/---
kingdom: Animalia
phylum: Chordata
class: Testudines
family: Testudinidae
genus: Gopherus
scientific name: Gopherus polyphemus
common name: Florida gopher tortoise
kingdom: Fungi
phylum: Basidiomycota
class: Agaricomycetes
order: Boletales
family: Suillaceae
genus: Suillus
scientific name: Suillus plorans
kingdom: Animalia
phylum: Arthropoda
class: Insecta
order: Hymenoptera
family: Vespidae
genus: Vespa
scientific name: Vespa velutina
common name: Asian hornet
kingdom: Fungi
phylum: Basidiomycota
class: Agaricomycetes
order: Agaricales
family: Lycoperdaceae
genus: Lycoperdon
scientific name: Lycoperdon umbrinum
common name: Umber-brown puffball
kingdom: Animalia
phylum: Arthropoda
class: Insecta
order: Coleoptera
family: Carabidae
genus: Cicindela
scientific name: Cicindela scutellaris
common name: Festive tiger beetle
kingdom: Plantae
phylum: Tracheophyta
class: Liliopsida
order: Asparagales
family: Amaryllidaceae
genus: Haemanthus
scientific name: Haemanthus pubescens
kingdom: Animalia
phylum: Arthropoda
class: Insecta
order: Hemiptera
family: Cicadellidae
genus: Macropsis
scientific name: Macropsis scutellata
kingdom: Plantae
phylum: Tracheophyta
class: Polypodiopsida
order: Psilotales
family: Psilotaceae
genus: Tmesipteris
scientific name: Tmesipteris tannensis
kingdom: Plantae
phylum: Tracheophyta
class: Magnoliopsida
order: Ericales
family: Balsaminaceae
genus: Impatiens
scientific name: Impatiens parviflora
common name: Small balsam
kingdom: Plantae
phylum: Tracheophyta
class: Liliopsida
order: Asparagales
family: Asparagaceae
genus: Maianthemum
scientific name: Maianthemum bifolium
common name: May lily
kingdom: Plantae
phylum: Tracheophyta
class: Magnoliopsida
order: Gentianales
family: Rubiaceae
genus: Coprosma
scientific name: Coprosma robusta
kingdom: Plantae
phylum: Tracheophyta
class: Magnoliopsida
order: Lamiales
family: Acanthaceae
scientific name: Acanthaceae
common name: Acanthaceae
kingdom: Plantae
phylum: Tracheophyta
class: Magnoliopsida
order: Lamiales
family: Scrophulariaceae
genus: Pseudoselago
\---
Could you return, unchanged, every line of the records above from the one containing "scientific name: Acanthaceae" down to the end of the records, including both ends?

• _FINISHED EXERCISE_:
scientific name: Acanthaceae
common name: Acanthaceae
kingdom: Plantae
phylum: Tracheophyta
class: Magnoliopsida
order: Lamiales
family: Scrophulariaceae
genus: Pseudoselago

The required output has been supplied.